* Given passage *
▼
GWR Steam Railmotor No.80 (Scorpio kit)


Charles Rudder

Gazette - August 2018 (Vol 20 No.8)

The prototype GWR Steam Railmotor 80 - with permission from Steam Picture Library

Overview and History

“Hello, I am GWR Steam Railmotor 80 – no fancy names here, just a number! I was built in 1906 to Diagram Q, one of 8 units, by the Gloucester Wagon Company. Construction of the various designs was performed by the GWR itself but a number like me were contracted to other companies. Unlike other siblings such as No. 93 (Diagram R of a 70 foot length – 74ft over the buffers), which is now preserved, I am only 59.5 feet long (63ft 6in over the buffers). Why I am shorter, I am not sure. Perhaps it was weight saving or cost saving or loading gauge restrictions on some routes. In any event, I remained in service until 1935 when I was withdrawn. Unlike many other steam railmotors I was not converted to an auto-train push-pull coach unit – of which the last was withdrawn in 1958.
The GWR steam railmotor units, despite differing coach designs, were all powered by essentially the same motor design. Soon after initial deployment of the units it became apparent that motor breakdowns required removal of the whole coach from service. And as a result spare power units were introduced and kept available so that in the event of a failure the power unit could be quickly (?) replaced and the coach returned to service – thus continuing its revenue earning capability with the minimum of disruption.
▲
* Dataset content *
▼
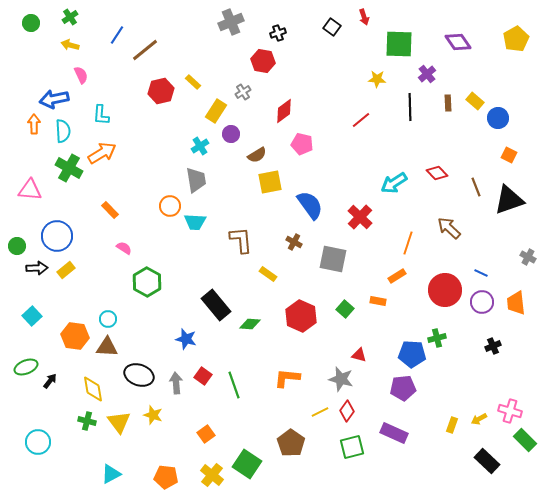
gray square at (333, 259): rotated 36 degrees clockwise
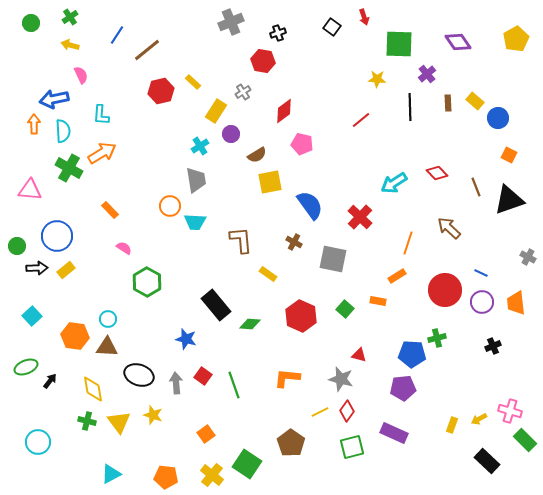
brown line at (145, 50): moved 2 px right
▲
* Problems to solve *
1 - Copy the part of the GWR Steam Railmotor 80 article above from "Overview and History" up to and including "withdrawn in 1958.".
2 - Which length figures does the railmotor article above give? List each one and the vehicle it describes.
3 - Continue the article on GWR Steam Railmotor 80 from the point where it stops.

* Solved problems *
1 -
Overview and History

“Hello, I am GWR Steam Railmotor 80 – no fancy names here, just a number! I was built in 1906 to Diagram Q, one of 8 units, by the Gloucester Wagon Company. Construction of the various designs was performed by the GWR itself but a number like me were contracted to other companies. Unlike other siblings such as No. 93 (Diagram R of a 70 foot length – 74ft over the buffers), which is now preserved, I am only 59.5 feet long (63ft 6in over the buffers). Why I am shorter, I am not sure. Perhaps it was weight saving or cost saving or loading gauge restrictions on some routes. In any event, I remained in service until 1935 when I was withdrawn. Unlike many other steam railmotors I was not converted to an auto-train push-pull coach unit – of which the last was withdrawn in 1958.

2 -
- 70 foot: No. 93
- 74ft over the buffers: No. 93
- 59.5 feet: No. 80
- 63ft 6in over the buffers: No. 80

3 -
Removing the motor required the whole boiler to be lifted through a panel in the roof to about 23ft and this could only be performed at major service centres where facilities with sufficient lift height were available. Breakdown cranes could also be used. There were, however, several design flaws that probably resulted in the demise of the concept. These include issues with the vertical steam boiler having its tube ends not covered in water as in a conventional design, and this resulted in leaking. The ride of the steam railmotors could also be uncomfortable with vibration occurring under some circumstances.
Why were we, the steam railmotors, built? As early as the mid-1800s designs were being produced for a combined engine and coach and some very interesting and curious designs were developed. However, from the early 1900s railway companies were seriously looking for cost savings in railway operations. The GWR invested more than any other UK railway company in the concept of a steam railmotor with some 99 units constructed. From December 1903 GWR Board approval for construction of the first of these was issued. The last were built in 1908.
The steam railmotor was designed with needs of branch lines in mind where the passenger traffic was light. However, the power of the steam railmotor was low compared to a conventional locomotive and so the lines on which the rail motors could be run were restricted. Inclines were an enemy. The concept was, however, a success and passenger numbers increased. In fact, part of the operation of the units was to enable stopping at intermediate points between stations. Passengers were expected to climb into the coach using the ladder units provided. However, this was quickly realised to be impractical and so the ‘Halt’ was created – a raised platform, typically of just one coach length, just sufficient to allow easy access. Where possible, trailer coaches were deployed to increase capacity. Often these were coaches converted from normal passenger stock, including clerestory units, but with a driver’s cab created at one end to enable double ended operation. The demise started from about 1915 when the utility of the auto-train, often a single coach with a small tank loco fitted for push-pull operations, really started to take effect with its greater capacity for load and expansion in trailer coach attachment.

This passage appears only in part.